Listing:
┄┄┄┄┄┄┄┄┄┄┄┄┄┄┄┄┄┄┄┄

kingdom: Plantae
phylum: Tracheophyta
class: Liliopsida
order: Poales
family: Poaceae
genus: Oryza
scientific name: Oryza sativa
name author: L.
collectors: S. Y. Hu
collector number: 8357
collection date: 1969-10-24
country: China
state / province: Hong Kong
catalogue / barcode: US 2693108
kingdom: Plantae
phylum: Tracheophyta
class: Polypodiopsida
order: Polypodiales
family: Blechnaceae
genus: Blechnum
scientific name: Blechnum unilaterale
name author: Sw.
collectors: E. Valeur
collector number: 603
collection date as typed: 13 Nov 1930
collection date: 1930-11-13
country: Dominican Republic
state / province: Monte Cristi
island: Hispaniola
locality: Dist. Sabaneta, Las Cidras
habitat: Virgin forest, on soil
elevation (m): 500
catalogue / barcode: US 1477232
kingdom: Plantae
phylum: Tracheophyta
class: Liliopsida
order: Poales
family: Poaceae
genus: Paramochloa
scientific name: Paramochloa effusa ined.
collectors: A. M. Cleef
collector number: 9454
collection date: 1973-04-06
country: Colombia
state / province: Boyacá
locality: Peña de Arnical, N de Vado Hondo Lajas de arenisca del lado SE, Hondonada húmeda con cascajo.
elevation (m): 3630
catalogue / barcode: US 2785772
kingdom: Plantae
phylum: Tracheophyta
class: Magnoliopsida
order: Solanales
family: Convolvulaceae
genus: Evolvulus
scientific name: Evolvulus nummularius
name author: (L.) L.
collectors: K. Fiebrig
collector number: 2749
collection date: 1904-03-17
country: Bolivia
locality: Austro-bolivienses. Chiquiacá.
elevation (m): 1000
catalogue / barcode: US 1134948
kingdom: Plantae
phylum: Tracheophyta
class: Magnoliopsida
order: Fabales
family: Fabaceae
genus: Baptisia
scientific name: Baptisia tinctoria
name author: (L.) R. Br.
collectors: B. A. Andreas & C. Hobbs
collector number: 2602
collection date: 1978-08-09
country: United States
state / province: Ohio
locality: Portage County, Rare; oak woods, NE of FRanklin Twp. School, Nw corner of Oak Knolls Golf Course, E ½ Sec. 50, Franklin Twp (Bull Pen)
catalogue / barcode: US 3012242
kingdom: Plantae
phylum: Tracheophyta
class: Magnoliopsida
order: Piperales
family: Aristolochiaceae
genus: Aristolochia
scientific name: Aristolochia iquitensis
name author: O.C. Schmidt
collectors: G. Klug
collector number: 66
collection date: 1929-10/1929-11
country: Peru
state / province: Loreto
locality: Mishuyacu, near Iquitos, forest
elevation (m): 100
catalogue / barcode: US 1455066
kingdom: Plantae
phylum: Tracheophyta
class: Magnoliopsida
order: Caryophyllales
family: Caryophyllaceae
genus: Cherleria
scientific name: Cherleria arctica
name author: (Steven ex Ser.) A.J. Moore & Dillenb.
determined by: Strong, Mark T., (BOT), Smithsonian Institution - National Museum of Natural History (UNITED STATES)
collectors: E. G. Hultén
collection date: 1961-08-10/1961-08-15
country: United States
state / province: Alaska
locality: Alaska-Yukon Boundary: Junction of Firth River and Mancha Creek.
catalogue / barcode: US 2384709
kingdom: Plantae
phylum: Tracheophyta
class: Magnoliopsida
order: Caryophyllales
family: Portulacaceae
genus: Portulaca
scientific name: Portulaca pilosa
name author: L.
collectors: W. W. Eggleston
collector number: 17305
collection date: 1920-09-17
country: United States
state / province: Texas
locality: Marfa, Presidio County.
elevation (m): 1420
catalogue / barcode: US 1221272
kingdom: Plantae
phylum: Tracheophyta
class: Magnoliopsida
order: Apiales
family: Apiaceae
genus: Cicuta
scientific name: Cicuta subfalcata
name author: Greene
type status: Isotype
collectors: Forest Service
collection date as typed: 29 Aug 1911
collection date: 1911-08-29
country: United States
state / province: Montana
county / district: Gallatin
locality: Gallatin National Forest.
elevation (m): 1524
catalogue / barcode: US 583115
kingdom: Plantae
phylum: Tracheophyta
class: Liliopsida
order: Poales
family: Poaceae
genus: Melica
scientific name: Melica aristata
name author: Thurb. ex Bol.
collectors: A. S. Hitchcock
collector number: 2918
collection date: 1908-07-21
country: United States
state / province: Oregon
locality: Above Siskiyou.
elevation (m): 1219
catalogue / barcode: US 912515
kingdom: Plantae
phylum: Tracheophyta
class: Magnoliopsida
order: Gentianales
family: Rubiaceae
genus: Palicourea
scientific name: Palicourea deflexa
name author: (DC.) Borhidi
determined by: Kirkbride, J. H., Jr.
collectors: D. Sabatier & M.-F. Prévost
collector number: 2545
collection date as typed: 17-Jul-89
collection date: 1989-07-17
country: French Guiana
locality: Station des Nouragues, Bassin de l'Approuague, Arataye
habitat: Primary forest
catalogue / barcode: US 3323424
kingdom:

┄┄┄┄┄┄┄┄┄┄┄┄┄┄┄┄┄┄┄┄

What you have to do:
Copy out the records word for word, from the line with "collection date: 1961-08-10/1961-08-15" to the line with "genus: Portulaca", both of those lines included.

Finished task:
collection date: 1961-08-10/1961-08-15
country: United States
state / province: Alaska
locality: Alaska-Yukon Boundary: Junction of Firth River and Mancha Creek.
catalogue / barcode: US 2384709
kingdom: Plantae
phylum: Tracheophyta
class: Magnoliopsida
order: Caryophyllales
family: Portulacaceae
genus: Portulaca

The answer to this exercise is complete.